Of course, after wandering through the grounds all the stupas and shrines begin to look the same. Or maybe I walked around the perimeter of the pagoda more than once. So much of the place blends together after baking my brain in the sun that I wasn’t sure which direction I was facing.
I’m fairly certain I took one more quick tour around the grounds to find my exit to make the trip back to the hotel easier. I wasn’t sure what was on the other sides of Shwedagon Pagoda, and I didn’t feel like getting lost in the heat and/or traffic of Yangon.
Getting out of Shwedagon
It wasn’t easy finding my way out of the temple complex. The pagoda is symmetrical, so you can’t judge which side you’re on looking at it. This leaves visitors with only the surrounding stupas and shrines to guess location.
I had enough foresight to take a picture of the first shrine I saw. Of course, after taking a hundred or so more photos within Shwedagon, I had to flip through a lot just to find where that one picture was.

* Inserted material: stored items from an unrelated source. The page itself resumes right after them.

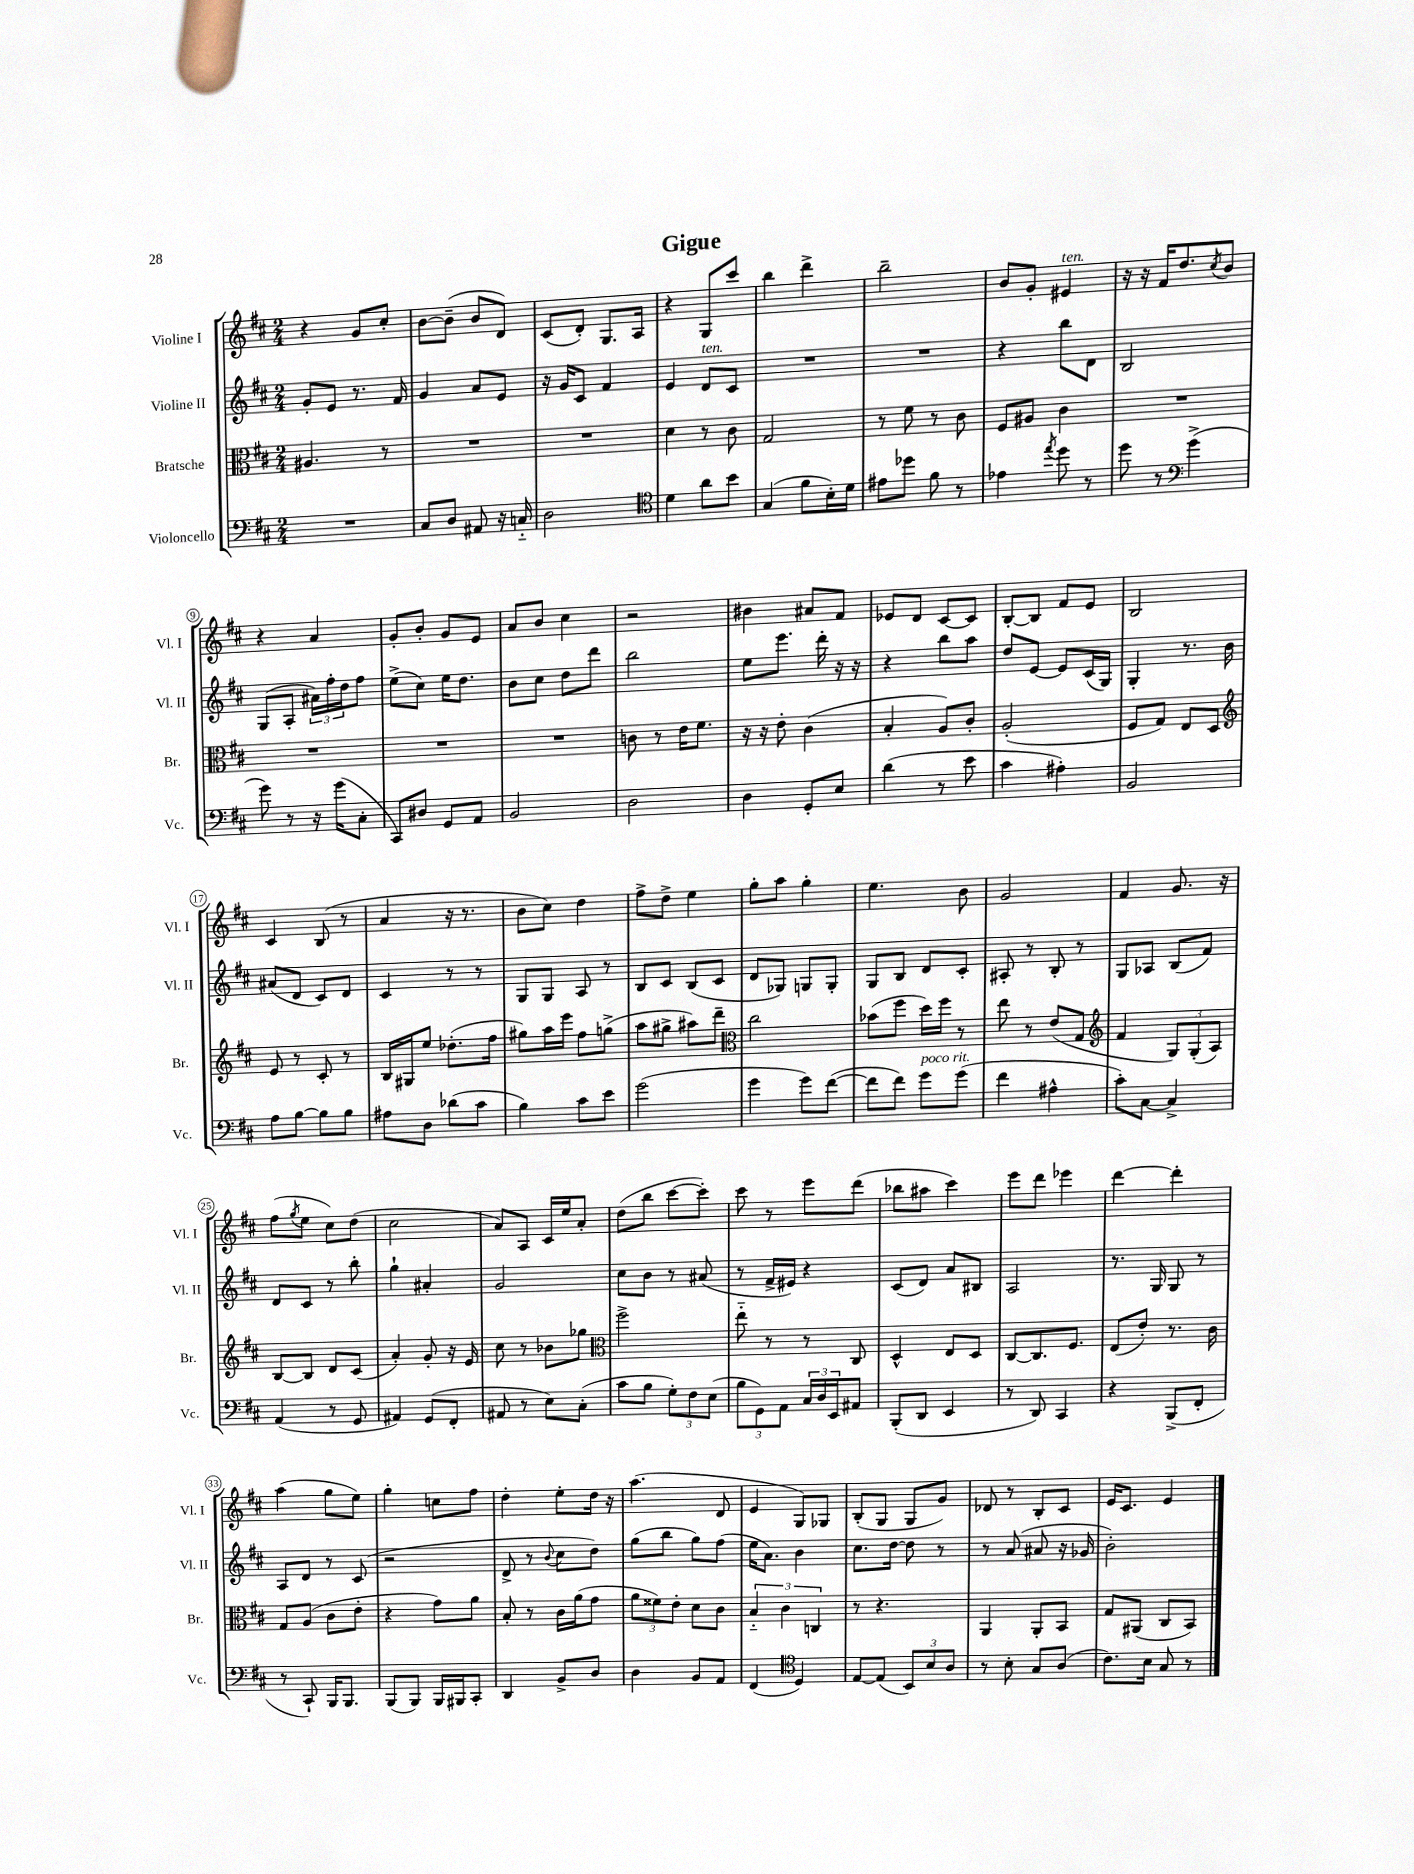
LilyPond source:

\header { title = "Gigue" }
<<
\new StaffGroup <<
\new Staff = "s0" \with { instrumentName = "Violine I" shortInstrumentName = "Vl. I" } {
    \clef treble \key d \major \numericTimeSignature \time 2/4
    r4 g'8 cis''8-. |
    b'8~ b'8--( b'8 d'8) |
    cis'8( d'8-.) g8. a16 |
    r4 g8 cis'''8 |
    b''4 d'''4-> |
    b''2-- |
    b'8 g'8-. eis'4^\markup { \italic "ten." } |
    r16 r16 fis'16 d''8. \acciaccatura { cis''8 } b'8 |
    r4 a'4 |
    g'8-. b'8-. g'8 e'8 |
    a'8 b'8 cis''4 |
    r2 |
    bis'4 ais'8 fis'8 |
    ees'8 d'8 cis'8~ cis'8 |
    b8~-. b8 fis'8 e'8 |
    b2 |
    cis'4 b8( r8 |
    a'4 r16 r8. |
    b'8 cis''8) d''4 |
    fis''8-> d''8-> e''4 |
    g''8-. a''8 g''4-. |
    e''4. b'8 |
    g'2 |
    fis'4 g'8. r16 |
    fis''8( \acciaccatura { g''8 } e''8 cis''8) d''8( |
    cis''2 |
    a'8) a8 cis'16 e''16 a'8-. |
    d''8( b''8 cis'''8~ cis'''8-.) |
    cis'''8 r8 e'''8 d'''8( |
    bes''8 ais''8 cis'''4) |
    e'''8 d'''8 ees'''4 |
    d'''4~ d'''4-. |
    a''4( g''8 e''8) |
    g''4-. c''8 fis''8 |
    d''4-. e''8-. d''16 r16 |
    a''4.( d'8 |
    e'4 g8) ges8 |
    b8-.( g8 g8 g'8) |
    des'8 r8 b8-. cis'8 |
    e'16 cis'8. e'4 \bar "|." |
}
\new Staff = "s1" \with { instrumentName = "Violine II" shortInstrumentName = "Vl. II" } {
    \clef treble \key d \major \numericTimeSignature \time 2/4
    g'8-. e'8 r8. fis'16 |
    g'4 a'8 e'8 |
    r16 g'16 cis'8 fis'4 |
    e'4 d'8^\markup { \italic "ten." } cis'8 |
    R2 |
    R2 |
    r4 b''8 d'8 |
    b2 |
    g8( a8-. \tuplet 3/2 { ais'16) fis''16-. d''16 } fis''8 |
    e''8->( cis''8) e''16 d''8. |
    b'8 cis''8 d''8 d'''8 |
    b''2 |
    e''8 e'''8. d'''16-. r16 r16 |
    r4 b''8 a''8 |
    d''8 e'8~ e'8 cis'16( g16) |
    g4-. r8. b'16 |
    ais'8( d'8 cis'8) d'8 |
    cis'4 r8 r8 |
    g8 g8 a8 r8 |
    b8 cis'8 b8( cis'8 |
    d'8 ges8) g8 g8-. |
    g8 b8 d'8 cis'8-. |
    ais8-. r8 b8-. r8 |
    g8 aes8 b8( fis'8) |
    d'8 cis'8 r8 b''8-. |
    g''4-! ais'4-. |
    g'2 |
    cis''8 b'8 r8 ais'8( |
    r8 fis'16-> eis'16) r4 |
    cis'8( d'8) a'8 bis8 |
    a2 |
    r8. g16 g8 r8 |
    a8 d'8 r8 cis'8( |
    r2 |
    d'8-> r8 \appoggiatura { b'8 } cis''8 d''8) |
    g''8( b''8 g''8) fis''8( |
    e''16 a'8.) b'4 |
    cis''8. d''16~ d''8 r8 |
    r8 a'8( ais'8 r16 ges'16 |
    b'2-.) \bar "|." |
}
\new Staff = "s2" \with { instrumentName = "Bratsche" shortInstrumentName = "Br." } {
    \clef alto \key d \major \numericTimeSignature \time 2/4
    ais4. r8 |
    R2 |
    R2 |
    d'4 r8 cis'8 |
    g2 |
    r8 fis'8 r8 cis'8 |
    fis8 ais8 cis'4 |
    R2 |
    R2 |
    R2 |
    R2 |
    c'8 r8 e'16 fis'8. |
    r16 r16 e'8-. cis'4( |
    b4-. a8) cis'8-. |
    a2-.( |
    fis8 g8) e8 d8 |
    \clef treble e'8 r8 cis'8-. r8 |
    b16 gis16 e''8 des''8.-.( fis''16 |
    gis''8) a''16 e'''16 fis''8 g''8->( |
    a''8 gis''8-> ais''8) d'''8-- |
    \clef alto cis''2 |
    bes'8( fis''8 d''16) fis''16 r8 |
    e''8 r8 e'8( g8 |
    \clef treble fis'4 \tuplet 3/2 { g8) g8-.( a8) } |
    b8~ b8 d'8 cis'8( |
    a'4-.) g'8-. r16 e'16 |
    cis''8 r8 bes'8 ges''8 |
    \clef alto fis''2-> |
    e''8-_ r8 r8 cis8 |
    d4-^ e8 d8 |
    cis8~ cis8. fis8. |
    e8( e'8-.) r8. cis'16 |
    g8 a8( cis'8 e'8-. |
    r4 g'8) a'8 |
    b8-. r8 cis'16 a'16( g'8 |
    \tuplet 3/2 { a'8 fisis'8) e'8-. } d'8 cis'8 |
    \tuplet 3/2 { b4-_ cis'4 c4 } |
    r8 r4. |
    a,4 a,8-. b,8 |
    g8 ais,8( cis8 b,8) \bar "|." |
}
\new Staff = "s3" \with { instrumentName = "Violoncello" shortInstrumentName = "Vc." } {
    \clef bass \key d \major \numericTimeSignature \time 2/4
    R2 |
    cis8 d8 ais,8 r16 c16-_ |
    d2 |
    \clef tenor d'4 a'8 b'8 |
    g4( fis'8 b16-.) d'16 |
    eis'8 des''8 fis'8 r8 |
    ees'4 \acciaccatura { e''8 } d''8 r8 |
    d''8 r8 \clef bass g'4->( |
    g'8) r8 r16 g'16( cis8-. |
    cis,8) dis8 g,8 a,8 |
    b,2 |
    d2 |
    d4 g,8-. e8 |
    d'4( r8 e'8 |
    cis'4 ais4-.) |
    b,2 |
    a8 b8~ b8 b8 |
    ais8 d8 des'8( cis'8 |
    b4) cis'8 e'8 |
    g'2( |
    g'4 g'8) fis'8~( |
    fis'8 fis'8) g'8^\markup { \italic "poco rit." } g'8( |
    fis'4 ais4-^ |
    cis'8-.) cis8~ cis4-> |
    a,4( r8 g,8 |
    ais,4) g,8( fis,8-. |
    ais,8 r8 e8) cis8-.( |
    cis'8 b8 \tuplet 3/2 { g8-.) fis8 e8( } |
    \tuplet 3/2 { b8 g,8) a,8 } \tuplet 3/2 { cis16 d16 e,16 } ais,8 |
    b,,8-.( d,8 e,4 |
    r8 d,8) cis,4 |
    r4 b,,8->( fis,8-. |
    r8 cis,8-!) b,,16 b,,8. |
    b,,8( b,,8) b,,16 bis,,16 cis,8-. |
    d,4 b,8-> d8 |
    d4 b,8 a,8 |
    fis,4( \clef tenor d4) |
    e8~ e8( \tuplet 3/2 { b,8) b8 a8 } |
    r8 b8-. g8 a8( |
    cis'8.) b16 g8 r8 \bar "|." |
}
>>
>>
\layout { \context { \Score \override BarNumber.stencil = #(make-stencil-circler 0.1 0.3 ly:text-interface::print) } }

On my way out of Shwedagon, I decided to walk down the street away from the heaviest traffic before flagging down a taxi to take me back to my hotel. Along the way, I stopped off for a light lunch and the largest bottle of cold water the restaurant sold. The restaurant was open air but out of the sun near Happy World Amusement Park, which featured a statue of Rambo.
I also stopped across the street at Maha Wizaya Pagoda, which has an interesting interior mural. By the time I finished with that pagoda, I was exhausted from the heat and sun and in desperate need of air conditioning and water.
I would have enjoyed Maha Wizaya more had it not been for the long unshaded walk to get in. It’s a relatively new temple with relic donated by the King of Nepal. The center of the pagoda is painted with trees and nature scenes — it’s not the typical Buddhist stories that are painted on so many other temples.
My only regret when visiting Shwedagon was that I didn’t see it in the evening — a few people have mentioned that it’s even more impressive with lights shinning after the sun sets. As usual, missing something minor like this provides me with a reason to revisit Yangon.